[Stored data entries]
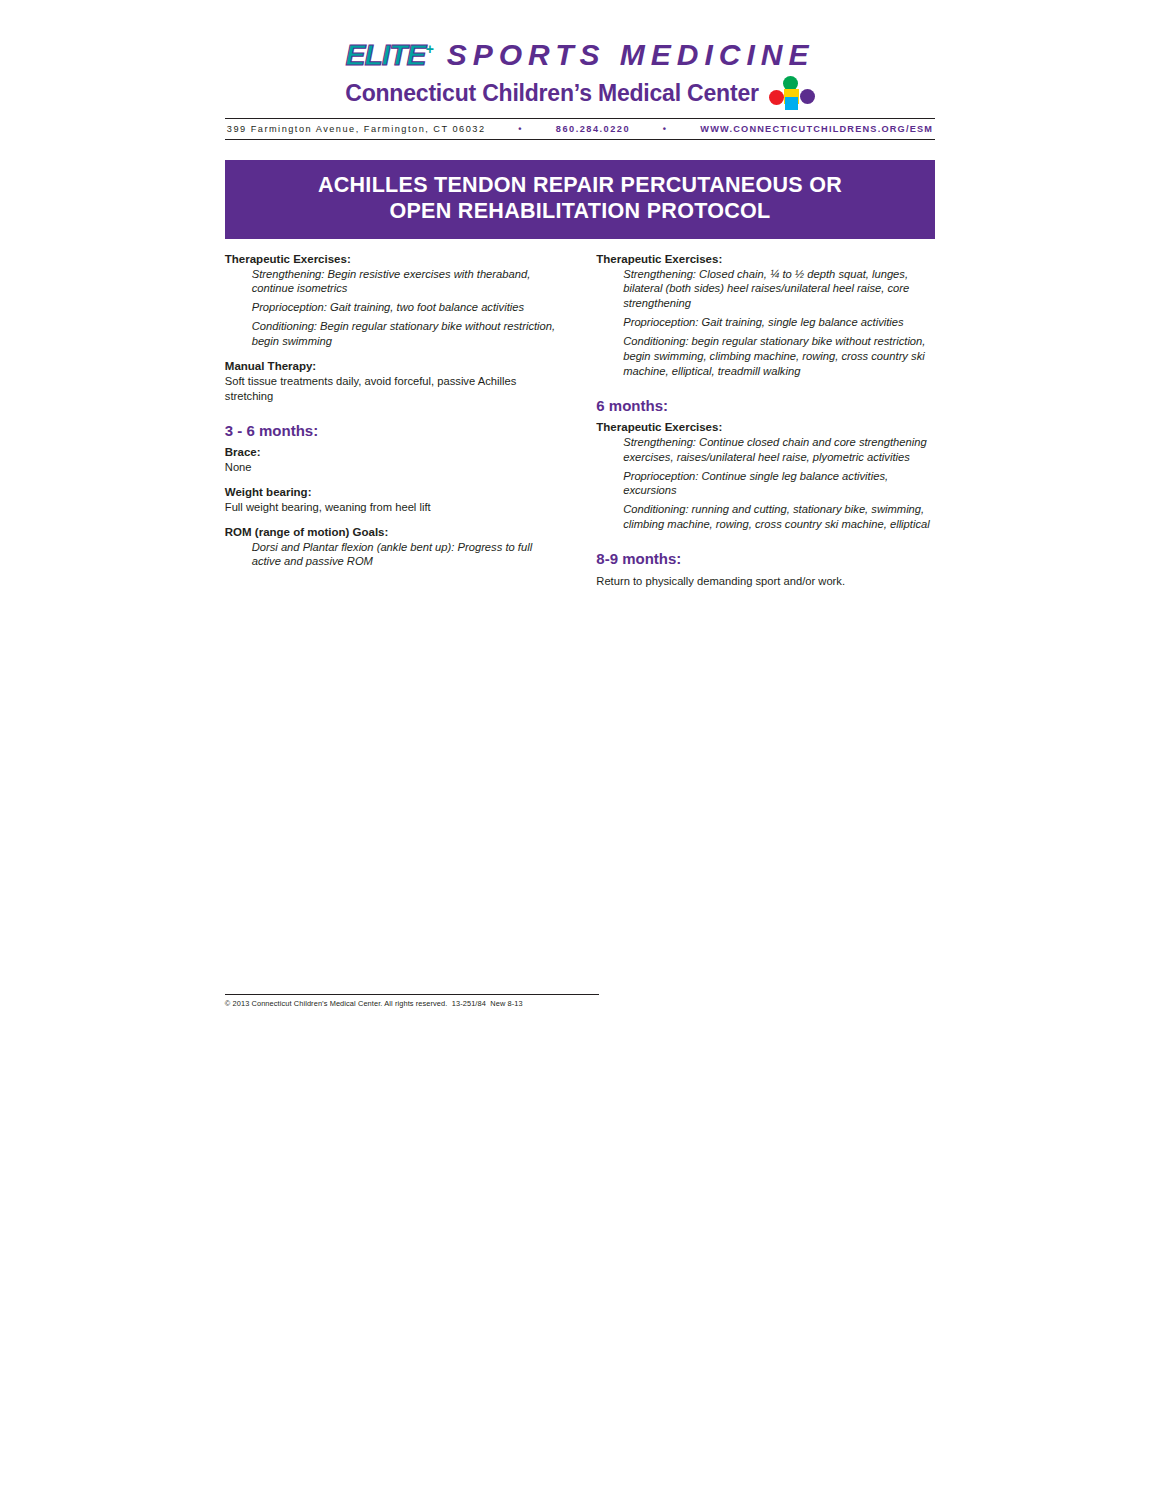ELITE+
SPORTS MEDICINE
Connecticut Children’s Medical Center
399 Farmington Avenue, Farmington, CT 06032 • 860.284.0220 • WWW.CONNECTICUTCHILDRENS.ORG/ESM
ACHILLES TENDON REPAIR PERCUTANEOUS OR
OPEN REHABILITATION PROTOCOL
Therapeutic Exercises:
Strengthening: Begin resistive exercises with theraband, continue isometrics
Proprioception: Gait training, two foot balance activities
Conditioning: Begin regular stationary bike without restriction, begin swimming
Manual Therapy:
Soft tissue treatments daily, avoid forceful, passive Achilles stretching
3 - 6 months:
Brace:
None
Weight bearing:
Full weight bearing, weaning from heel lift
ROM (range of motion) Goals:
Dorsi and Plantar flexion (ankle bent up): Progress to full active and passive ROM
Therapeutic Exercises:
Strengthening: Closed chain, ¼ to ½ depth squat, lunges, bilateral (both sides) heel raises/unilateral heel raise, core strengthening
Proprioception: Gait training, single leg balance activities
Conditioning: begin regular stationary bike without restriction, begin swimming, climbing machine, rowing, cross country ski machine, elliptical, treadmill walking
6 months:
Therapeutic Exercises:
Strengthening: Continue closed chain and core strengthening exercises, raises/unilateral heel raise, plyometric activities
Proprioception: Continue single leg balance activities, excursions
Conditioning: running and cutting, stationary bike, swimming, climbing machine, rowing, cross country ski machine, elliptical
8-9 months:
Return to physically demanding sport and/or work.
© 2013 Connecticut Children’s Medical Center. All rights reserved. 13-251/84 New 8-13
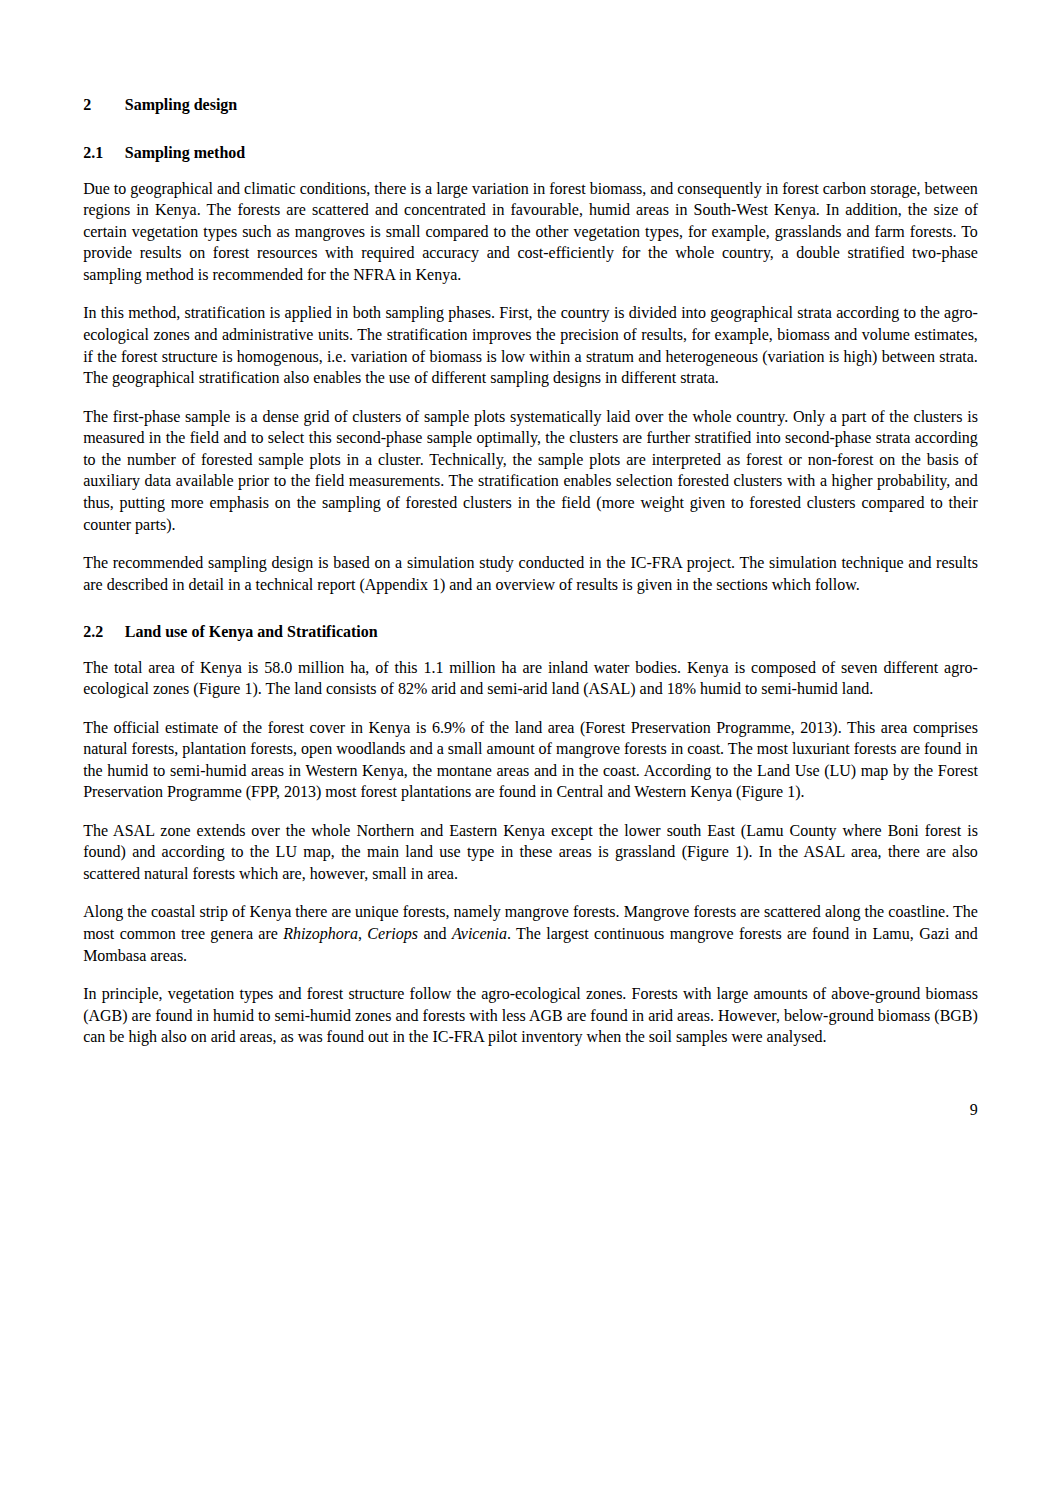2 Sampling design
2.1 Sampling method
Due to geographical and climatic conditions, there is a large variation in forest biomass, and consequently in forest carbon storage, between regions in Kenya. The forests are scattered and concentrated in favourable, humid areas in South-West Kenya. In addition, the size of certain vegetation types such as mangroves is small compared to the other vegetation types, for example, grasslands and farm forests. To provide results on forest resources with required accuracy and cost-efficiently for the whole country, a double stratified two-phase sampling method is recommended for the NFRA in Kenya.
In this method, stratification is applied in both sampling phases. First, the country is divided into geographical strata according to the agro-ecological zones and administrative units. The stratification improves the precision of results, for example, biomass and volume estimates, if the forest structure is homogenous, i.e. variation of biomass is low within a stratum and heterogeneous (variation is high) between strata. The geographical stratification also enables the use of different sampling designs in different strata.
The first-phase sample is a dense grid of clusters of sample plots systematically laid over the whole country. Only a part of the clusters is measured in the field and to select this second-phase sample optimally, the clusters are further stratified into second-phase strata according to the number of forested sample plots in a cluster. Technically, the sample plots are interpreted as forest or non-forest on the basis of auxiliary data available prior to the field measurements. The stratification enables selection forested clusters with a higher probability, and thus, putting more emphasis on the sampling of forested clusters in the field (more weight given to forested clusters compared to their counter parts).
The recommended sampling design is based on a simulation study conducted in the IC-FRA project. The simulation technique and results are described in detail in a technical report (Appendix 1) and an overview of results is given in the sections which follow.
2.2 Land use of Kenya and Stratification
The total area of Kenya is 58.0 million ha, of this 1.1 million ha are inland water bodies. Kenya is composed of seven different agro-ecological zones (Figure 1). The land consists of 82% arid and semi-arid land (ASAL) and 18% humid to semi-humid land.
The official estimate of the forest cover in Kenya is 6.9% of the land area (Forest Preservation Programme, 2013). This area comprises natural forests, plantation forests, open woodlands and a small amount of mangrove forests in coast. The most luxuriant forests are found in the humid to semi-humid areas in Western Kenya, the montane areas and in the coast. According to the Land Use (LU) map by the Forest Preservation Programme (FPP, 2013) most forest plantations are found in Central and Western Kenya (Figure 1).
The ASAL zone extends over the whole Northern and Eastern Kenya except the lower south East (Lamu County where Boni forest is found) and according to the LU map, the main land use type in these areas is grassland (Figure 1). In the ASAL area, there are also scattered natural forests which are, however, small in area.
Along the coastal strip of Kenya there are unique forests, namely mangrove forests. Mangrove forests are scattered along the coastline. The most common tree genera are Rhizophora, Ceriops and Avicenia. The largest continuous mangrove forests are found in Lamu, Gazi and Mombasa areas.
In principle, vegetation types and forest structure follow the agro-ecological zones. Forests with large amounts of above-ground biomass (AGB) are found in humid to semi-humid zones and forests with less AGB are found in arid areas. However, below-ground biomass (BGB) can be high also on arid areas, as was found out in the IC-FRA pilot inventory when the soil samples were analysed.
9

# [TO DO]
The expected output is every record above, copied exactly, without pictures.

# [SOLUTION]
ELITE+
SPORTS MEDICINE
Connecticut Children’s Medical Center
399 Farmington Avenue, Farmington, CT 06032 • 860.284.0220 • WWW.CONNECTICUTCHILDRENS.ORG/ESM
ACHILLES TENDON REPAIR PERCUTANEOUS OR
OPEN REHABILITATION PROTOCOL
Therapeutic Exercises:
Strengthening: Begin resistive exercises with theraband, continue isometrics
Proprioception: Gait training, two foot balance activities
Conditioning: Begin regular stationary bike without restriction, begin swimming
Manual Therapy:
Soft tissue treatments daily, avoid forceful, passive Achilles stretching
3 - 6 months:
Brace:
None
Weight bearing:
Full weight bearing, weaning from heel lift
ROM (range of motion) Goals:
Dorsi and Plantar flexion (ankle bent up): Progress to full active and passive ROM
Therapeutic Exercises:
Strengthening: Closed chain, ¼ to ½ depth squat, lunges, bilateral (both sides) heel raises/unilateral heel raise, core strengthening
Proprioception: Gait training, single leg balance activities
Conditioning: begin regular stationary bike without restriction, begin swimming, climbing machine, rowing, cross country ski machine, elliptical, treadmill walking
6 months:
Therapeutic Exercises:
Strengthening: Continue closed chain and core strengthening exercises, raises/unilateral heel raise, plyometric activities
Proprioception: Continue single leg balance activities, excursions
Conditioning: running and cutting, stationary bike, swimming, climbing machine, rowing, cross country ski machine, elliptical
8-9 months:
Return to physically demanding sport and/or work.
© 2013 Connecticut Children’s Medical Center. All rights reserved. 13-251/84 New 8-13
2 Sampling design
2.1 Sampling method
Due to geographical and climatic conditions, there is a large variation in forest biomass, and consequently in forest carbon storage, between regions in Kenya. The forests are scattered and concentrated in favourable, humid areas in South-West Kenya. In addition, the size of certain vegetation types such as mangroves is small compared to the other vegetation types, for example, grasslands and farm forests. To provide results on forest resources with required accuracy and cost-efficiently for the whole country, a double stratified two-phase sampling method is recommended for the NFRA in Kenya.
In this method, stratification is applied in both sampling phases. First, the country is divided into geographical strata according to the agro-ecological zones and administrative units. The stratification improves the precision of results, for example, biomass and volume estimates, if the forest structure is homogenous, i.e. variation of biomass is low within a stratum and heterogeneous (variation is high) between strata. The geographical stratification also enables the use of different sampling designs in different strata.
The first-phase sample is a dense grid of clusters of sample plots systematically laid over the whole country. Only a part of the clusters is measured in the field and to select this second-phase sample optimally, the clusters are further stratified into second-phase strata according to the number of forested sample plots in a cluster. Technically, the sample plots are interpreted as forest or non-forest on the basis of auxiliary data available prior to the field measurements. The stratification enables selection forested clusters with a higher probability, and thus, putting more emphasis on the sampling of forested clusters in the field (more weight given to forested clusters compared to their counter parts).
The recommended sampling design is based on a simulation study conducted in the IC-FRA project. The simulation technique and results are described in detail in a technical report (Appendix 1) and an overview of results is given in the sections which follow.
2.2 Land use of Kenya and Stratification
The total area of Kenya is 58.0 million ha, of this 1.1 million ha are inland water bodies. Kenya is composed of seven different agro-ecological zones (Figure 1). The land consists of 82% arid and semi-arid land (ASAL) and 18% humid to semi-humid land.
The official estimate of the forest cover in Kenya is 6.9% of the land area (Forest Preservation Programme, 2013). This area comprises natural forests, plantation forests, open woodlands and a small amount of mangrove forests in coast. The most luxuriant forests are found in the humid to semi-humid areas in Western Kenya, the montane areas and in the coast. According to the Land Use (LU) map by the Forest Preservation Programme (FPP, 2013) most forest plantations are found in Central and Western Kenya (Figure 1).
The ASAL zone extends over the whole Northern and Eastern Kenya except the lower south East (Lamu County where Boni forest is found) and according to the LU map, the main land use type in these areas is grassland (Figure 1). In the ASAL area, there are also scattered natural forests which are, however, small in area.
Along the coastal strip of Kenya there are unique forests, namely mangrove forests. Mangrove forests are scattered along the coastline. The most common tree genera are Rhizophora, Ceriops and Avicenia. The largest continuous mangrove forests are found in Lamu, Gazi and Mombasa areas.
In principle, vegetation types and forest structure follow the agro-ecological zones. Forests with large amounts of above-ground biomass (AGB) are found in humid to semi-humid zones and forests with less AGB are found in arid areas. However, below-ground biomass (BGB) can be high also on arid areas, as was found out in the IC-FRA pilot inventory when the soil samples were analysed.
9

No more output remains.